Calculating results for other time steps

We can wrap this up into a function to calculate distances for a given timestep. This function returns the ice mask as a second value, so that we can make the plots in the same format as demonstrated so far.

[13]:
def ice_edge_distances(ice_ds):
    x, y = np.meshgrid(np.deg2rad(var_ice.xt_ocean.values),
                   np.deg2rad(var_ice.yt_ocean.values))
    grid_coords = np.vstack([y.flat, x.flat]).T

    is_ice = ice_ds >= 0.1
    cumulative_ice = is_ice.cumsum(dim='yt_ocean')
    ice_edge = (cumulative_ice == cumulative_ice.max('yt_ocean')) * is_ice

    ice_yt = ice_edge.yt_ocean[ice_edge.argmax(dim='yt_ocean')]
    ice_coords = np.vstack([ice_yt, ice_edge.xt_ocean]).T

    ball_tree = BallTree(np.deg2rad(ice_coords), metric='haversine')
    distances_radians, _ = ball_tree.query(grid_coords, return_distance=True)
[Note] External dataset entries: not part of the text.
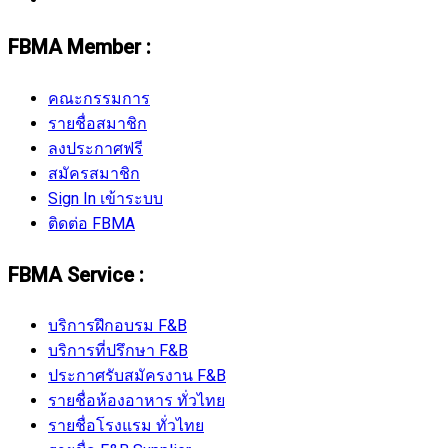
FBMA Member :
คณะกรรมการ
รายชื่อสมาชิก
ลงประกาศฟรี
สมัครสมาชิก
Sign In เข้าระบบ
ติดต่อ FBMA
FBMA Service :
บริการฝึกอบรม F&B
บริการที่ปรึกษา F&B
ประกาศรับสมัครงาน F&B
รายชื่อห้องอาหาร ทั่วไทย
รายชื่อโรงแรม ทั่วไทย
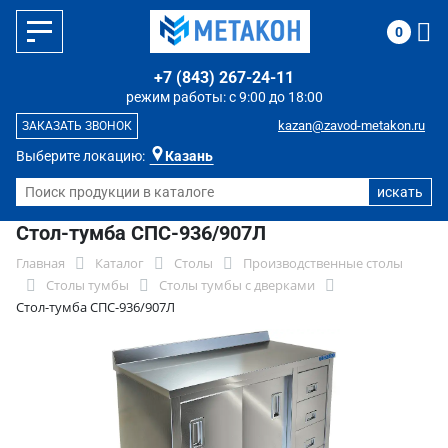
0
+7 (843) 267-24-11
режим работы: с 9:00 до 18:00
kazan@zavod-metakon.ru
ЗАКАЗАТЬ ЗВОНОК
Выберите локацию:
Казань
Стол-тумба СПС-936/907Л
Главная
Каталог
Столы
Производственные столы
Столы тумбы
Столы тумбы с дверками
Стол-тумба СПС-936/907Л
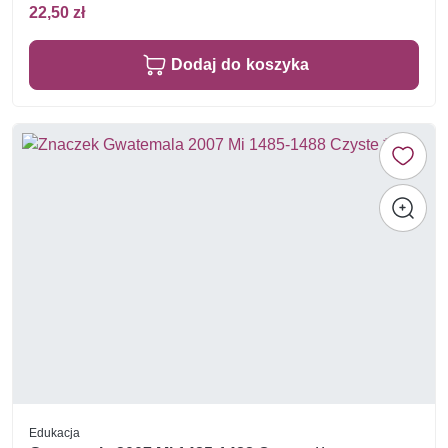
22,50 zł
Dodaj do koszyka
Edukacja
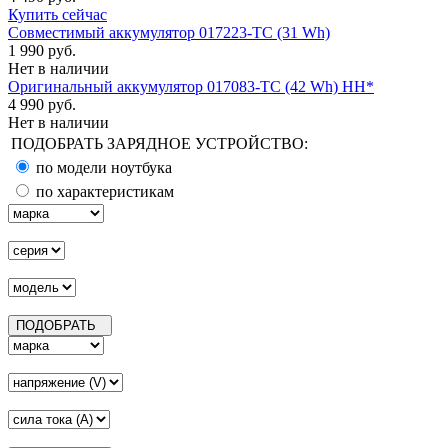
Купить сейчас
Совместимый аккумулятор 017223-TC (31 Wh)
1 990 руб.
Нет в наличии
Оригинальный аккумулятор 017083-TC (42 Wh) НН*
4 990 руб.
Нет в наличии
ПОДОБРАТЬ ЗАРЯДНОЕ УСТРОЙСТВО:
по модели ноутбука
по характеристикам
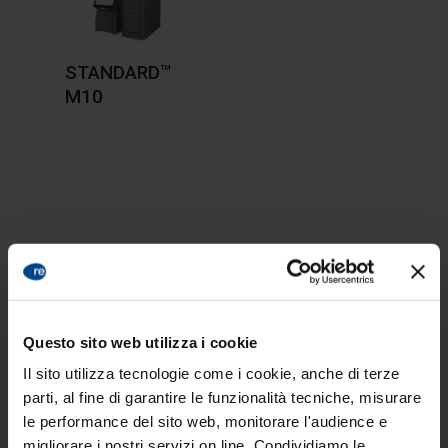
STANDARD™
M10
Contatti
scrivici
Questo sito web utilizza i cookie
Contatti
Il sito utilizza tecnologie come i cookie, anche di terze
T. +39 010 6671794
parti, al fine di garantire le funzionalità tecniche, misurare
le performance del sito web, monitorare l'audience e
Supporto tecnico
migliorare i nostri servizi on line. Condividiamo le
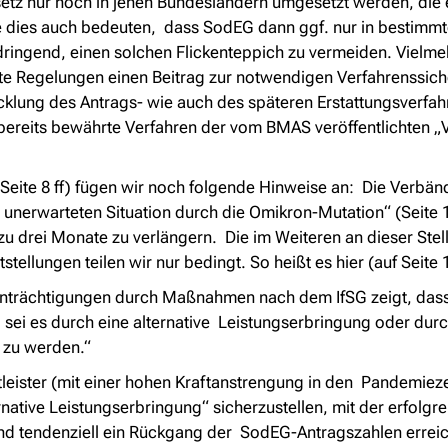
gesetz nur noch in jenen Bundesländern umgesetzt werden, di
e dies auch bedeuten, dass SodEG dann ggf. nur in bestimmt
ringend, einen solchen Flickenteppich zu vermeiden. Vielm
te Regelungen einen Beitrag zur notwendigen Verfahrenssiche
cklung des Antrags- wie auch des späteren Erstattungsverfahr
ereits bewährte Verfahren der vom BMAS veröffentlichten „
Seite 8 ff) fügen wir noch folgende Hinweise an: Die Verbän
 unerwarteten Situation durch die Omikron-Mutation
“ (Seite
rei Monate zu verlängern. Die im Weiteren an dieser Stelle 
ellungen teilen wir nur bedingt. So heißt es hier (auf Seite 
nträchtigungen durch Maßnahmen nach dem IfSG zeigt, dass d
 sei es durch eine alternative Leistungserbringung oder du
t zu werden.“
enstleister (mit einer hohen Kraftanstrengung in den Pandemi
ernative Leistungserbringung
“ sicherzustellen, mit der erfolg
 tendenziell ein Rückgang der SodEG-Antragszahlen erreich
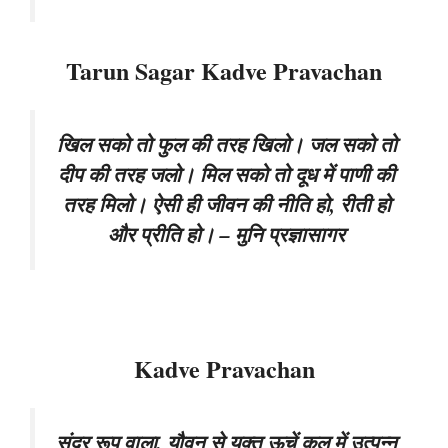
Tarun Sagar Kadve Pravachan
खिल सको तो फुल की तरह खिलो। जल सको तो
दीप की तरह जलो। मिल सको तो दूध में पाणी की
तरह मिलो। ऐसी ही जीवन की नीति हो, रीती हो
और प्रीति हो। – मुनि प्रज्ञासागर
Kadve Pravachan
सुंदर रूप वाला, यौवन से युक्त ऊचें कुल में उत्पन्न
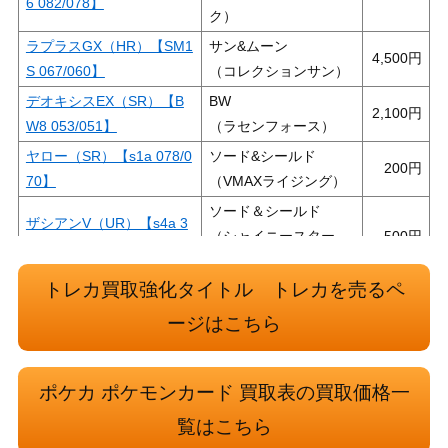
6 082/078】
ク）
ラプラスGX（HR）【SM1
サン&ムーン
4,500
S 067/060】
（コレクションサン）
デオキシスEX（SR）【B
BW
2,100
W8 053/051】
（ラセンフォース）
ヤロー（SR）【s1a 078/0
ソード&シールド
200
70】
（VMAXライジング）
ソード＆シールド
ザシアンV（UR）【s4a 3
（シャイニースター
500
29/190】
V）
トレカ買取強化タイトル トレカを売るペ
バンギラスEX（SR）【XY
XY・XY BREAK
3,200
7 089/081】
（バンデットリング）
ージはこちら
リーフィアVSTAR（SA
ソード&シールド
1,300
R）【s12a 210/172】
（VSTARユニバース）
ポケカ ポケモンカード 買取表の買取価格一
ドラピオンV（SAR）【s1
ソード&シールド
250
覧はこちら
2a 227/172】
（VSTARユニバース）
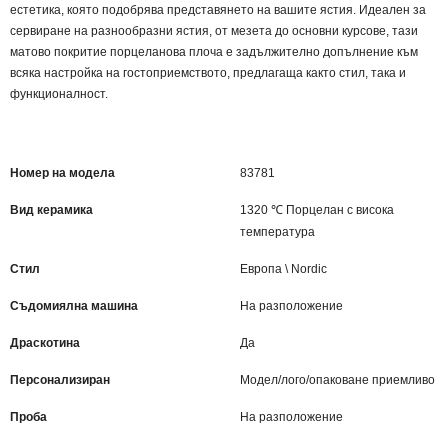
естетика, която подобрява представянето на вашите ястия. Идеален за
сервиране на разнообразни ястия, от мезета до основни курсове, тази
матово покритие порцеланова плоча е задължително допълнение към
всяка настройка на гостоприемството, предлагаща както стил, така и
функционалност.
Номер на модела
83781
Вид керамика
1320 ℃ Порцелан с висока
температура
Стил
Европа \ Nordic
Съдомиялна машина
На разположение
Драскотина
Да
Персонализиран
Модел/лого/опаковане приемливо
Проба
На разположение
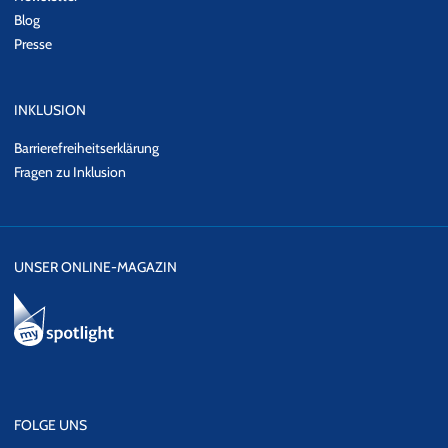
Blog
Presse
INKLUSION
Barrierefreiheitserklärung
Fragen zu Inklusion
UNSER ONLINE-MAGAZIN
FOLGE UNS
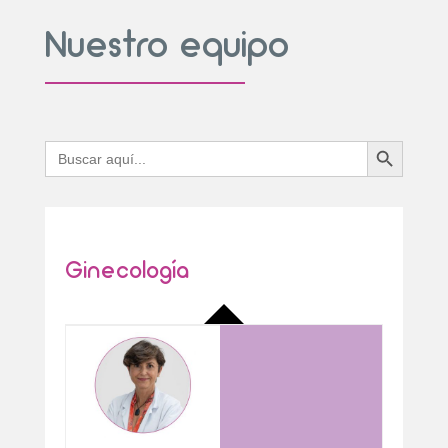
Nuestro equipo
Botón de búsqueda
Buscar:
Ginecología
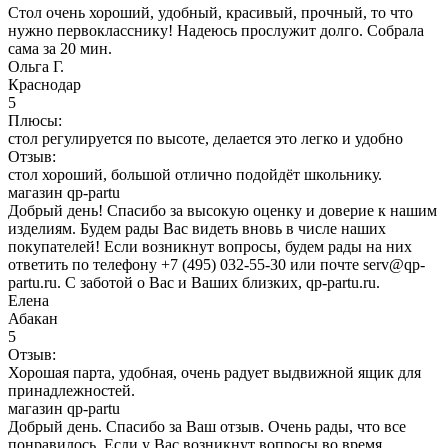
Стол очень хороший, удобный, красивый, прочный, то что
нужно первокласснику! Надеюсь прослужит долго. Собрала
сама за 20 мин.
Ольга Г.
Краснодар
5
Плюсы:
стол регулируется по высоте, делается это легко и удобно
Отзыв:
стол хороший, большой отлично подойдёт школьнику.
магазин qp-partu
Добрый день! Спасибо за высокую оценку и доверие к нашим
изделиям. Будем рады Вас видеть вновь в числе наших
покупателей! Если возникнут вопросы, будем рады на них
ответить по телефону +7 (495) 032-55-30 или почте serv@qp-
partu.ru. С заботой о Вас и Ваших близких, qp-partu.ru.
Елена
Абакан
5
Отзыв:
Хорошая парта, удобная, очень радует выдвижной ящик для
принадлежностей.
магазин qp-partu
Добрый день. Спасибо за Ваш отзыв. Очень рады, что все
понравилось. Если у Вас возникнут вопросы во время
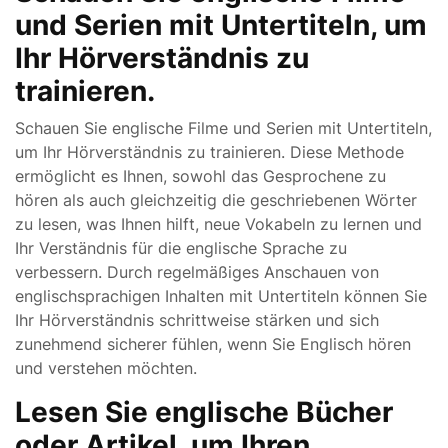
und Serien mit Untertiteln, um
Ihr Hörverständnis zu
trainieren.
Schauen Sie englische Filme und Serien mit Untertiteln,
um Ihr Hörverständnis zu trainieren. Diese Methode
ermöglicht es Ihnen, sowohl das Gesprochene zu
hören als auch gleichzeitig die geschriebenen Wörter
zu lesen, was Ihnen hilft, neue Vokabeln zu lernen und
Ihr Verständnis für die englische Sprache zu
verbessern. Durch regelmäßiges Anschauen von
englischsprachigen Inhalten mit Untertiteln können Sie
Ihr Hörverständnis schrittweise stärken und sich
zunehmend sicherer fühlen, wenn Sie Englisch hören
und verstehen möchten.
Lesen Sie englische Bücher
oder Artikel, um Ihren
    distances_km = distances_radians * 6371
    distances = xr.DataArray(
        data=distances_km.reshape(ice_ds.yt_ocean.size, -1),
        dims=['yt_ocean', 'xt_ocean'],
        coords={'yt_ocean': ice_ds.yt_ocean, 'xt_ocean': ice_ds.xt_ocean},
        name='ice_edge_distance'
    )

    return distances, is_ice
[14]:
distances_t1, mask = ice_edge_distances(var_ice.isel(time=1))

distances_t1.where(mask).plot()
[14]:
<matplotlib.collections.QuadMesh at 0x14c666b674c0>
../_images/DocumentedExamples_NearestNeighbourDistance_27_1.png

Stacking results into one data array

[15]:
dist_ice = xr.concat([distances_t0.where(is_ice), distances_t1.where(mask)], dim='time')
dist_ice
[15]:
<xarray.DataArray (time: 2, yt_ocean: 713, xt_ocean: 3600)>
dask.array<concatenate, shape=(2, 713, 3600), dtype=float64, chunksize=(1, 270, 360), chunktype=numpy.ndarray>
Coordinates:
  * yt_ocean  (yt_ocean) float64 -79.97 -79.93 -79.88 ... -45.18 -45.11 -45.04
  * xt_ocean  (xt_ocean) float64 -279.9 -279.8 -279.7 ... 79.75 79.85 79.95
  * time      (time) datetime64[ns] 1977-12-31T12:00:00 1978-01-31T12:00:00
[16]:
dist_ice.plot(col='time')
[16]:
<xarray.plot.facetgrid.FacetGrid at 0x14c666b0ac70>
../_images/DocumentedExamples_NearestNeighbourDistance_30_1.png

You are done! You should be able to follow the same workflow to calculate distances to any line/point of your interest.